A school shooting.

A place of learning should not instill the fear of death. My time in the public education system has taught me, through every lock-down drill, active shooter training, news story, or intrinsic thought, to fear the seemingly inevitable scenario in which I would have to fight for my life in a classroom. On multiple occasions, I have imagined what I would do if a gunman began firing upon my innocent students. Anticipating and planning my actions for the event of an active shooter, beyond the directions given at active shooter training, when a gunman comes rattling at the door. What would I do? Throw a textbook? Throw a chair? My shoes?

Monday night, February 13th, I was proctoring an exam from 7:15 pm to 8:35 pm at Michigan State University. At 8:32 pm, a notification showed up on the computer screen—which we use to project a clock in front of the student—titled “Shots Fired,” issued by the MSU Police Department. The alert reported shots fired on or near the East Lansing campus. It directed us to immediately secure in place and run, hide, and fight. At that time, I do not believe anyone understood the severity of the situation, which dawned on us perhaps too slowly.

I was with eight teaching assistants and nine students. I took control; we did not negotiate. I was in charge of the exam; perhaps it was for the best? I had training from my time teaching high school chemistry. Regardless, I did not quietly have this conversation with myself; I told people what to do.

We received more information; emails from the police department, from my department’s chair, texts from family and friends who were listening to the police scanner, and from the people I was with who had been looking at the news and social media. Once we had learned the location of the first shooting at Berkey Hall, my mood changed. The lecture hall we were in was within a 10 min walk from Berkey. Once I learned people had been killed, my heart sank.

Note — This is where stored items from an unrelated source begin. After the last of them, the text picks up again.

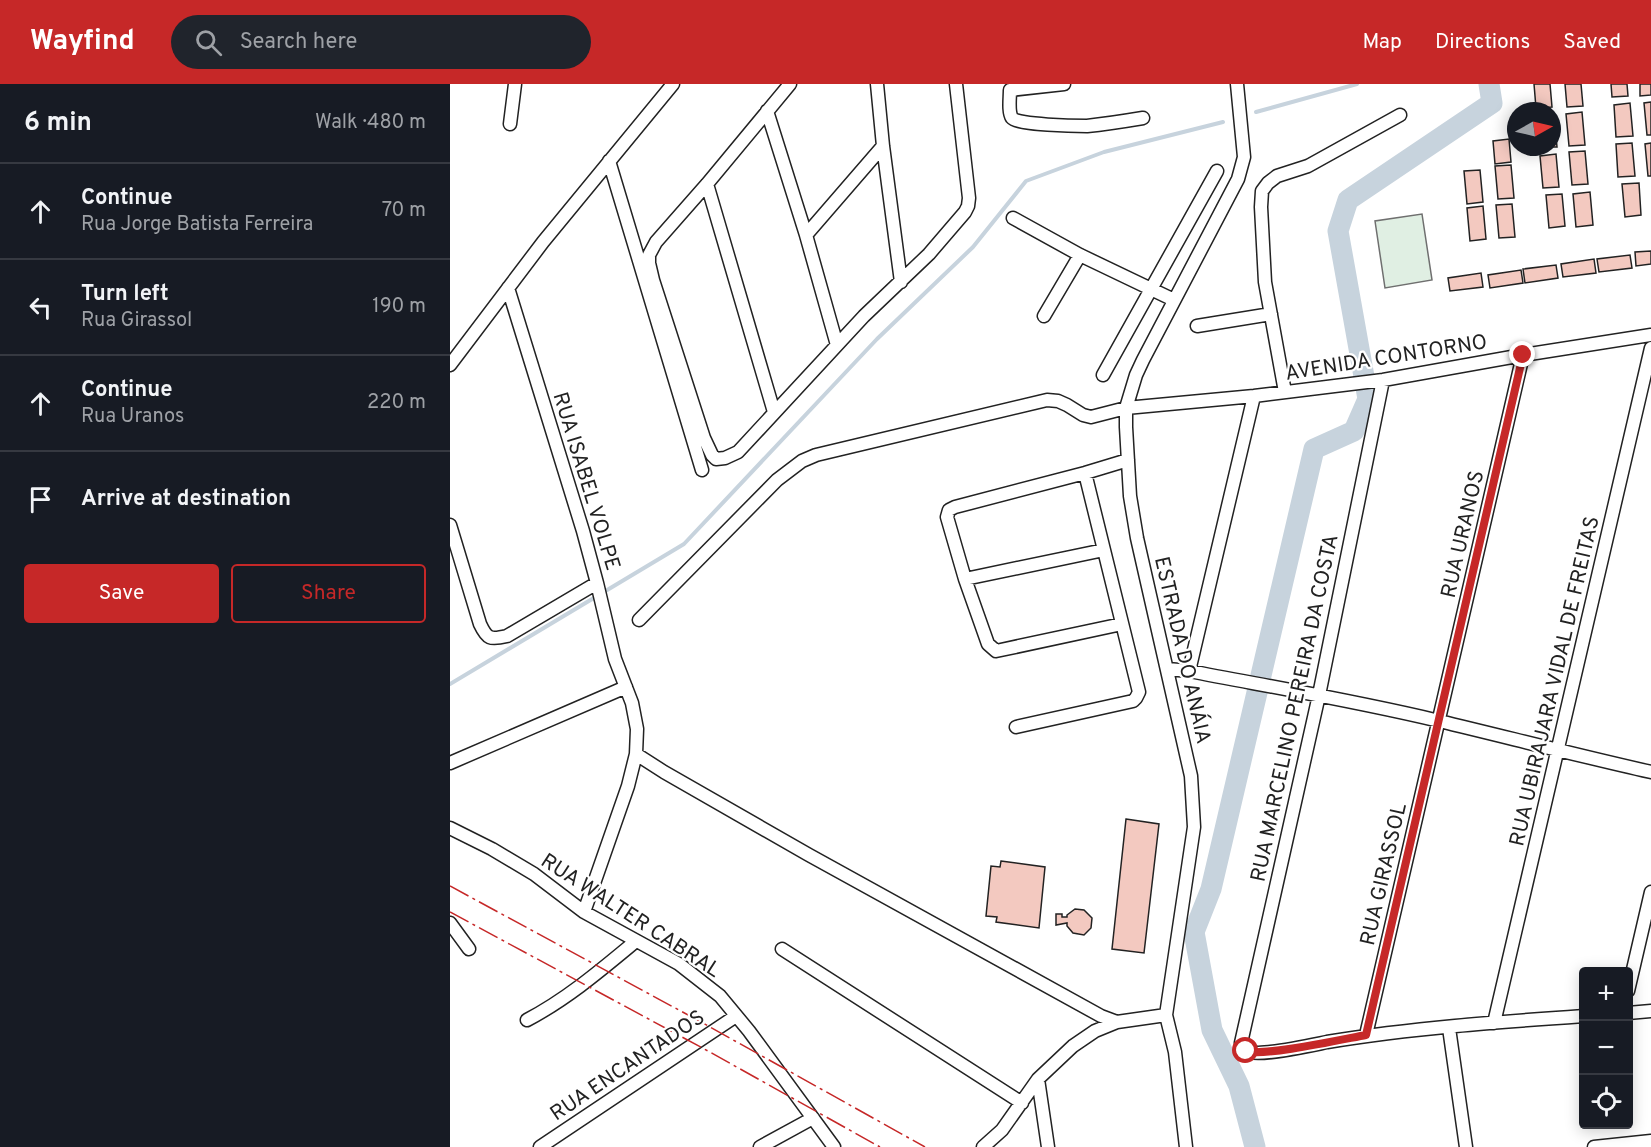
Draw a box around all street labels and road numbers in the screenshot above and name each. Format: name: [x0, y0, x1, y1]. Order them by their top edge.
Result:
street label: AVENIDA CONTORNO: [1283, 329, 1489, 388]
street label: RUA ISABEL VOLPE: [546, 389, 626, 574]
street label: RUA URANOS: [1436, 468, 1491, 601]
street label: RUA UBIRAJARA VIDAL DE FREITAS: [1504, 514, 1607, 849]
street label: RUA MARCELINO PEREIRA DA COSTA: [1245, 532, 1346, 885]
street label: ESTRADA DO ANÁIA: [1147, 554, 1217, 747]
street label: RUA GIRASSOL: [1355, 800, 1414, 948]
street label: RUA WALTER CABRAL: [535, 848, 725, 985]
street label: RUA ENCANTADOS: [545, 1005, 710, 1128]

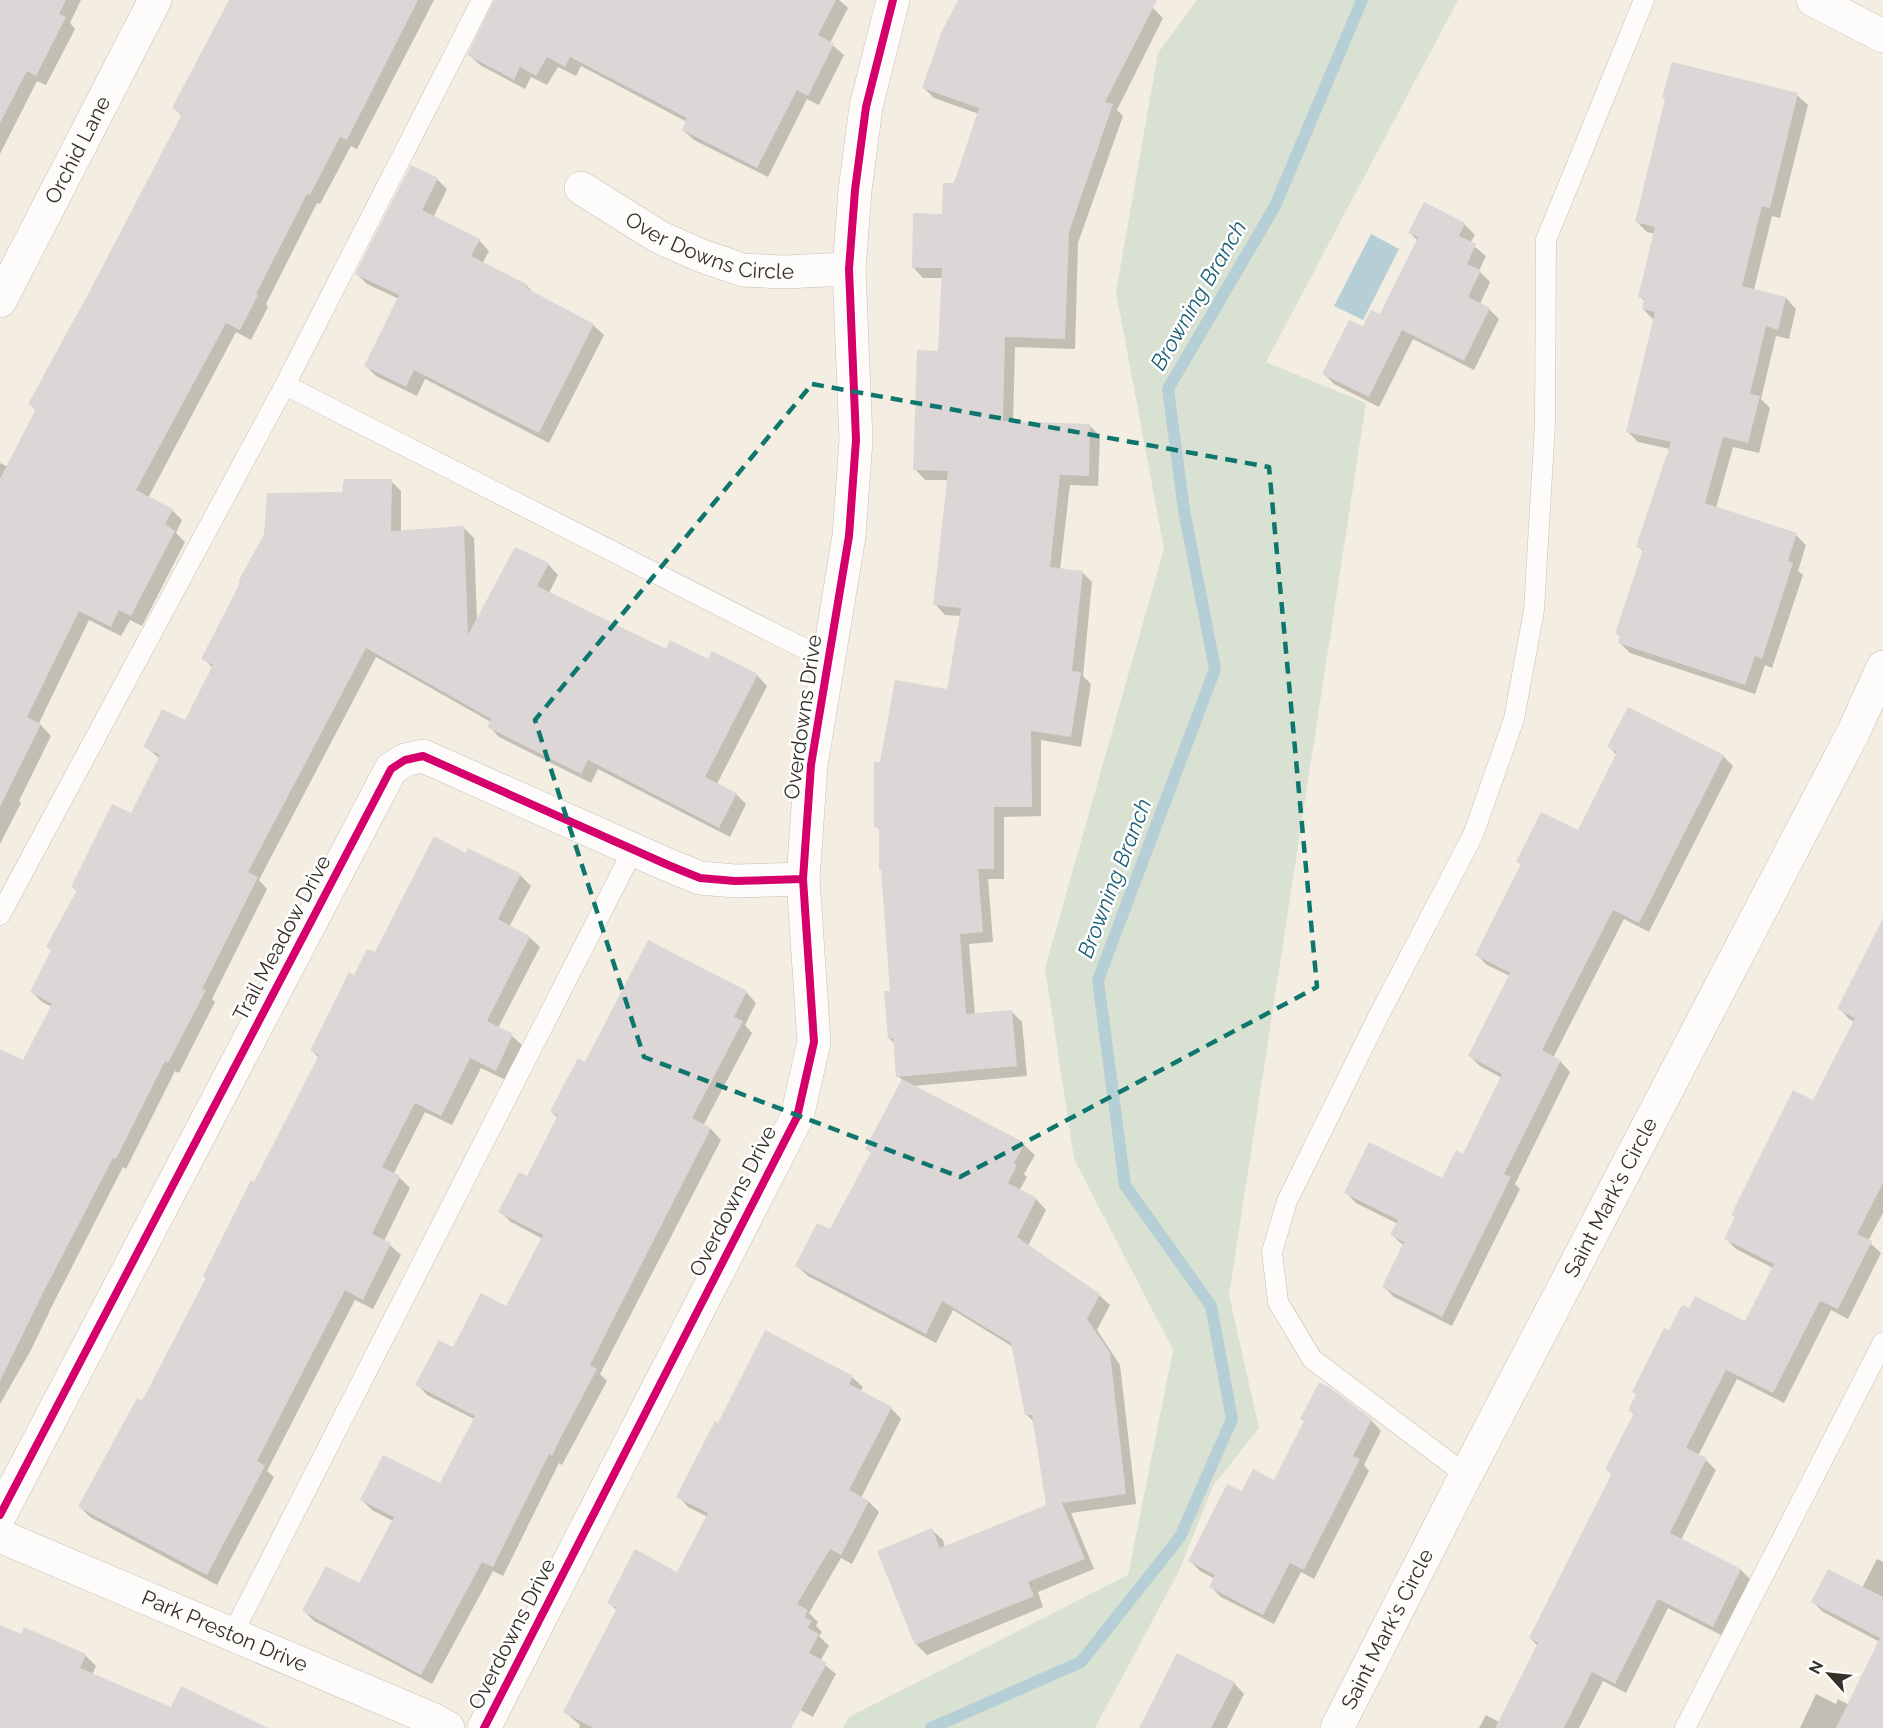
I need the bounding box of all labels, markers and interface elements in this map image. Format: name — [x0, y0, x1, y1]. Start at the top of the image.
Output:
street label: Orchid Lane — [39, 92, 115, 208]
street label: Over Downs Circle — [621, 206, 794, 284]
water label: Browning Branch — [1145, 215, 1251, 375]
street label: Overdowns Drive — [779, 633, 826, 801]
water label: Browning Branch — [1072, 795, 1156, 961]
street label: Trail Meadow Drive — [227, 851, 336, 1025]
street label: Saint Mark's Circle — [1558, 1113, 1662, 1281]
street label: Overdowns Drive — [684, 1121, 781, 1280]
street label: Saint Mark's Circle — [1336, 1545, 1438, 1713]
street label: Overdowns Drive — [463, 1554, 560, 1713]
street label: Park Preston Drive — [138, 1585, 312, 1677]
north arrow — [1799, 1644, 1859, 1704]
text: N — [1805, 1658, 1827, 1677]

This lecture hall can hold around 400 people. No tables, no chairs, no freely moving furniture to be used to barricade the doors, only terribly uncomfortable desks screwed to the floor. The entrance to the lecture had four large double doors, which open outward, and cannot be locked. At the other end of the lecture hall, where two metal doors which open directly outside. Luckly these doors do not have handles on the outside, preventing anyone from entering from the outside. I told everyone to sit on the floor next to them. I however was pacing between the four doors at the other end of the lecture hall holding my shoes in my hand—I had used my belt and shoelaces (and other peoples belts and shoelaces) to tie the doors closed.

Occasionally, I would walk back to the group of students and teaching assistants, both to receive more information and check on them. The first time I did this, I notice some TA’s missing. I found one TA casually sitting in a desk a couple rows from the front. Every time this TA moved and made any noise, all the other people would jump, and turn towards the doors, fearful. After I quietly told, and swore at the TA to sit with the others, I notice two other TAs laying down between the rows of desks. I approached them, and one of them turned toward me, asking, “Jake, are we going to be alright?” Her voice was shaky, she was scared. I was scared. I told her, “Yes, I have tied the doors close with my belt and shoelaces, and you are going to sit with everyone else.” I lied. You do not know if you are going to be okay. The state of unknown is terrible, it allows any seemingly plausible thought to worry you.

For most of the four-hour lock-down, I was pacing back and forth between the entrances to the lecture hall, thinking only about fighting to the death whoever attempted to enter. A couple of hours into the shelter-in-place, I heard someone attempt to open the door. I ran over and found a young male, probably a student, but in the moment, I was not convinced. I yelled at him, “what the fuck are you doing?” I think this scared him, and he ran off. This moment causes me the most pain, it is by far the most terrifying thing that has happened to me. I quietly whispered across the lecture to let everyone it was just a student. Fortunately, moments later I heard an older man talk with this student and take the student into a classroom. When I began walking between the doors again, I found a note slipped under the door. I was written by that student, explaining that he was looking for his friend who was supposedly there, probably from the exam. The note asks if there is anything he can do to prove who he is and why he is there. I keep thinking about this student. What was going through his head? What if something happened?

Recently, I read a blog post by Brandon Van Der Heide which articulated something I was feeling but could not capture with words. Van Der Heide is an Associate Professor in the Department of Communication at Michigan State University and wrote about the societal agreement that teachers take on the moment they decide to be teachers. On Monday night, I accepted this agreement, I accepted that I will be the first to die. I am not special; I am a teacher. What angers me is the feeling of inevitability. I am not shocked by my experience. Traumatized? Yes, but not surprised by this nonsensical violence or by my own acceptance of death. I was already dead during the Oxford shooting; I had died when I became a teacher. Not because I wanted too, but because that is the expectation.